最も被害が大きかった京福電鉄ですが復旧は早かったです。8月11日までには大半の区間で運行を再開しましたが、9月3日には九頭竜川橋梁、11月22日には金津~本丸岡間と被害の大きかったこの区間の復旧には数か月を要しました。鉄道の運転再開までは、バスや渡船による応急連絡が全地域で実施されました。
場所 | 被災状況 |
新福井~福井口間 | 4両が脱線転覆、車両は大破。 |
福井口~開発間 | 上り2両編成が転覆、水田に転落。 |
本丸岡~西瓜屋間 | 下り貨物混合列車が水田に転落、死者12人。 |
福井鉄道
福井平野南部に路線を持つ福井鉄道は比較的被害が少なく、営業距離53kmのうち、被災したのは福井市内の6kmです。主な被害の内容は盛土線路敷きの沈下で、福井市内では電車が火災に巻き込まれました。
被害が少なかったことから福井市内線は7月7日に復旧を終え、7月13日には全線開通しました。
参考資料:災害教訓の継承に関する専門調査会報告書 第1章 P115 第7章 P173
新修福井市史Ⅰ P545~546
被災した鉄道車両
福井市立郷土歴史博物館サイト内にあるふくいの歴史アーカイブス(https://www.history.museum.city.fukui.fukui.jp/archives/kindai/index2.html)には福井震災の資料が豊富に収録されています。この中から鉄道車両の写真を引用し、当該車両がどこで被災したかを調査しました。当時の航空写真は国土地理院サイトより引用。
北陸本線 北福井信号所付近
国鉄北陸本線北福井信号所では福井方面行10両編成の列車が機関車と前4両の転覆が発生しました。
右に写っている建物は北福井信号所です。
ウォルター・オカ氏撮影
72年前と同じアングルで現在の場所を撮影。
奥の方に写っている送電線は現在もあります。
航空写真
震災翌日の1948年6月29日に撮影された航空写真です。北福井信号所の建物南側で機関車と客車が横転しているのがわかります。
国道416号大願寺跨線橋北側付近で転覆が発生しました。
日之出1丁目付近
京福電鉄(現・えちぜん鉄道)新福井~福井口間において、国鉄の車両と京福の車両がそれぞれ転覆しました。
福井震災一周年記念『廃墟と復興』より引用、脱線転覆した555列車
72年前と同じアングルで現在の場所を撮影。
現在北陸新幹線の工事が行われているこの場所で72年前に機関車と電車が転覆しました。

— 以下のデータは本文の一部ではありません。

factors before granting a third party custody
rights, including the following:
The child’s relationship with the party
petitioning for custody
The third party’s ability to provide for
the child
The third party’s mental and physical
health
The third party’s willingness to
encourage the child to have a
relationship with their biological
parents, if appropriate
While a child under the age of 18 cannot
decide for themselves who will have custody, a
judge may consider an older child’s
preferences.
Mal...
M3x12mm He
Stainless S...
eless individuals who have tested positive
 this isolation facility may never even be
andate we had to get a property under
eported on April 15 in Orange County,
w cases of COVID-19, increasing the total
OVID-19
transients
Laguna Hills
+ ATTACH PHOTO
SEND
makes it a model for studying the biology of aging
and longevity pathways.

この道は下記航空写真で「道」と記載してある道です。高架化事業で数十年ぶりに通行できるようになりました。
航空写真
震災翌日の1948年6月29日に撮影された航空写真です。72年前の写真は航空写真内の「撮影アングル」で撮影されました。北陸本線の貨物列車がほぼ全車両横転し、京福電鉄も福井側の1両が横転しているのがわかります。
現在の同一場所です。
福井駅前電車通り
現在でいう福井駅前電車通りでは福井鉄道の車両2両が被災しました。
①響きのホール付近
ウォルター・オカ氏撮影
現在でいう響きのホールの前付近で1両被災しました。この写真は西武百貨店新館前付近から福井駅方面に向かった撮影されものです。
72年前と同じアングルで現在の場所を撮影。
車両は震災後に修復され、1997年まで活躍し、現在は下馬中央公園で震災電車として保存されています。

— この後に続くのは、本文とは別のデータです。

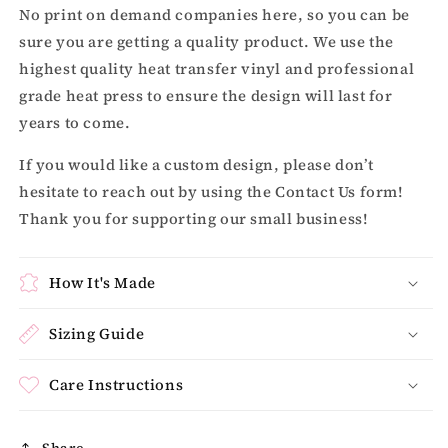
No print on demand companies here, so you can be
sure you are getting a quality product. We use the
highest quality heat transfer vinyl and professional
grade heat press to ensure the design will last for
years to come.
If you would like a custom design, please don’t
hesitate to reach out by using the Contact Us form!
Thank you for supporting our small business!
How It's Made
Sizing Guide
Care Instructions
Share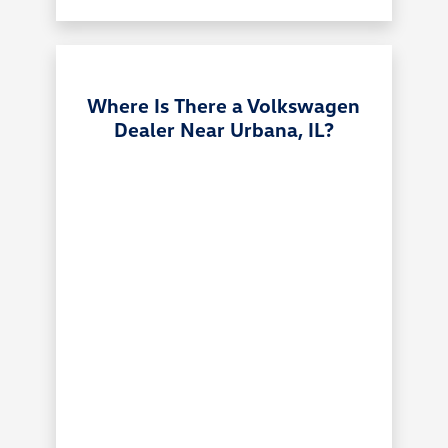
Where Is There a Volkswagen
Dealer Near Urbana, IL?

この写真は同じ車両を響きのホール前から西武百貨店本館に向かって撮影したものです。右後ろには福井震災を象徴する大和百貨店、左後ろにはテアトルサンク福井の前身である松竹座が写っています。
72年前と同じアングルで現在の場所を撮影、後ろの三井住友信託銀行福井支店(当時は酒伊興行ビル)は震災当時から変わっていません。
②元町再開発付近
駅前で被災したもう1両です。こちらは金属の床下部しか残っていません。この車両は現在でいう元町再開発の前にある交差点付近で被災しました。後ろに福井駅北側にあった日本通運福井支店のビルが写っています。
72年前と同じアングルで現在の場所を撮影。
開発1丁目付近
開発1丁目付近では京福電鉄の上り列車2両編成が脱線しました。
現在の同位置です。車両は線路右側の田に転覆しました。当時は水路と道路がもう少し右側にあり、線路の水路の間に田がありましたが戦後の区画整理で現在の線形になりました。